[TASK DESCRIPTION]:
Lines from the one containing "photomicrograph of neoplastic" through the end of the data are to be returned exactly, and no others.

[TASK MATERIAL]:
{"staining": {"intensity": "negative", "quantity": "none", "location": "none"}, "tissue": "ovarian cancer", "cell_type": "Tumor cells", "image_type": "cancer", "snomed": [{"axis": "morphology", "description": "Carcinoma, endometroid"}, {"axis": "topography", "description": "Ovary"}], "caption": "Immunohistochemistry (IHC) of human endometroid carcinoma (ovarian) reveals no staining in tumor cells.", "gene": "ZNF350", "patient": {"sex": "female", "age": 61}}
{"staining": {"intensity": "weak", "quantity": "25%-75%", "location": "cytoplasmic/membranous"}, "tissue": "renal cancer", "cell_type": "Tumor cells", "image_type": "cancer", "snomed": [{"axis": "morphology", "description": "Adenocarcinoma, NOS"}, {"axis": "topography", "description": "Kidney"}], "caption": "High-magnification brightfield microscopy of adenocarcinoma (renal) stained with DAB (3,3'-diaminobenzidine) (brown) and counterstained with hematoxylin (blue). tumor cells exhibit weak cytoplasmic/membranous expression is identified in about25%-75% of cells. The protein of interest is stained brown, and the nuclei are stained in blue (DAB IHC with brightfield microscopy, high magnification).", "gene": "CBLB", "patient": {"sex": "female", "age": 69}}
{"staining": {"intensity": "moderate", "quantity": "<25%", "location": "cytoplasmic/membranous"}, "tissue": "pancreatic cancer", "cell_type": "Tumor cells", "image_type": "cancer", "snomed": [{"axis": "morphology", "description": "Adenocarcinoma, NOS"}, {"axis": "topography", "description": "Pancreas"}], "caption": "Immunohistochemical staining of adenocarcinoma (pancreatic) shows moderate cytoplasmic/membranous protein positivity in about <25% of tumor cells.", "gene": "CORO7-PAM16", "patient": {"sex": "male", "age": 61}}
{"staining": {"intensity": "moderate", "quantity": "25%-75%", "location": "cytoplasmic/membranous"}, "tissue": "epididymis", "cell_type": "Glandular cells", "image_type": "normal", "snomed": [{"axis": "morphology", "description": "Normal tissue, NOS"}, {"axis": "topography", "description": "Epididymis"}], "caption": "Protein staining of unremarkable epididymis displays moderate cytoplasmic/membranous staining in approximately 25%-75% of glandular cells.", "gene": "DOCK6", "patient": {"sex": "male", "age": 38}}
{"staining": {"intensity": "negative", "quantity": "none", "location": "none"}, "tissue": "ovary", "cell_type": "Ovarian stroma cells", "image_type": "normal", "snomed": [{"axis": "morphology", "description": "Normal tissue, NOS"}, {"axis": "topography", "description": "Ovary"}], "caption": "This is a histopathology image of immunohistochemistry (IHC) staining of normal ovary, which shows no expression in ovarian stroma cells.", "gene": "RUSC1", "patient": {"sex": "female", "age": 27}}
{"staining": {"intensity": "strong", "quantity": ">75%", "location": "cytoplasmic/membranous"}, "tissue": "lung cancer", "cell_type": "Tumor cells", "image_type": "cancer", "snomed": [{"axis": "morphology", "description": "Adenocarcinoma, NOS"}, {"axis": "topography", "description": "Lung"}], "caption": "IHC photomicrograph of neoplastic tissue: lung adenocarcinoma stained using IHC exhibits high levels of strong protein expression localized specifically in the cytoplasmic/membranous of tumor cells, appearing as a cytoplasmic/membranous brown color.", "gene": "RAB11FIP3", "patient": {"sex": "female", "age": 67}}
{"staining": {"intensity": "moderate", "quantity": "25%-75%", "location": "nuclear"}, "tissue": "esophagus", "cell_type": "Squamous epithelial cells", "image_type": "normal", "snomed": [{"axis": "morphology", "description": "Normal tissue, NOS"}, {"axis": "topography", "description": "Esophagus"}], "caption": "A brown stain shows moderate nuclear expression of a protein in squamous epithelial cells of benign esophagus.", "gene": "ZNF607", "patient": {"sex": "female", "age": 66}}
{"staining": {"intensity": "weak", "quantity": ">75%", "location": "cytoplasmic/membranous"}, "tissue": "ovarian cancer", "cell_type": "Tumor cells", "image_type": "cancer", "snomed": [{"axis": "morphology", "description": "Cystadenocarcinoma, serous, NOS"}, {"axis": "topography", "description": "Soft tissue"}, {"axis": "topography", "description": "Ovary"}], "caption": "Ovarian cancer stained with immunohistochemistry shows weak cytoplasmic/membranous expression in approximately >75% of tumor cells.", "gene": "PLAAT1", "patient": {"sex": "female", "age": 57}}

[RESPONSE TO THIS EXERCISE]:
{"staining": {"intensity": "strong", "quantity": ">75%", "location": "cytoplasmic/membranous"}, "tissue": "lung cancer", "cell_type": "Tumor cells", "image_type": "cancer", "snomed": [{"axis": "morphology", "description": "Adenocarcinoma, NOS"}, {"axis": "topography", "description": "Lung"}], "caption": "IHC photomicrograph of neoplastic tissue: lung adenocarcinoma stained using IHC exhibits high levels of strong protein expression localized specifically in the cytoplasmic/membranous of tumor cells, appearing as a cytoplasmic/membranous brown color.", "gene": "RAB11FIP3", "patient": {"sex": "female", "age": 67}}
{"staining": {"intensity": "moderate", "quantity": "25%-75%", "location": "nuclear"}, "tissue": "esophagus", "cell_type": "Squamous epithelial cells", "image_type": "normal", "snomed": [{"axis": "morphology", "description": "Normal tissue, NOS"}, {"axis": "topography", "description": "Esophagus"}], "caption": "A brown stain shows moderate nuclear expression of a protein in squamous epithelial cells of benign esophagus.", "gene": "ZNF607", "patient": {"sex": "female", "age": 66}}
{"staining": {"intensity": "weak", "quantity": ">75%", "location": "cytoplasmic/membranous"}, "tissue": "ovarian cancer", "cell_type": "Tumor cells", "image_type": "cancer", "snomed": [{"axis": "morphology", "description": "Cystadenocarcinoma, serous, NOS"}, {"axis": "topography", "description": "Soft tissue"}, {"axis": "topography", "description": "Ovary"}], "caption": "Ovarian cancer stained with immunohistochemistry shows weak cytoplasmic/membranous expression in approximately >75% of tumor cells.", "gene": "PLAAT1", "patient": {"sex": "female", "age": 57}}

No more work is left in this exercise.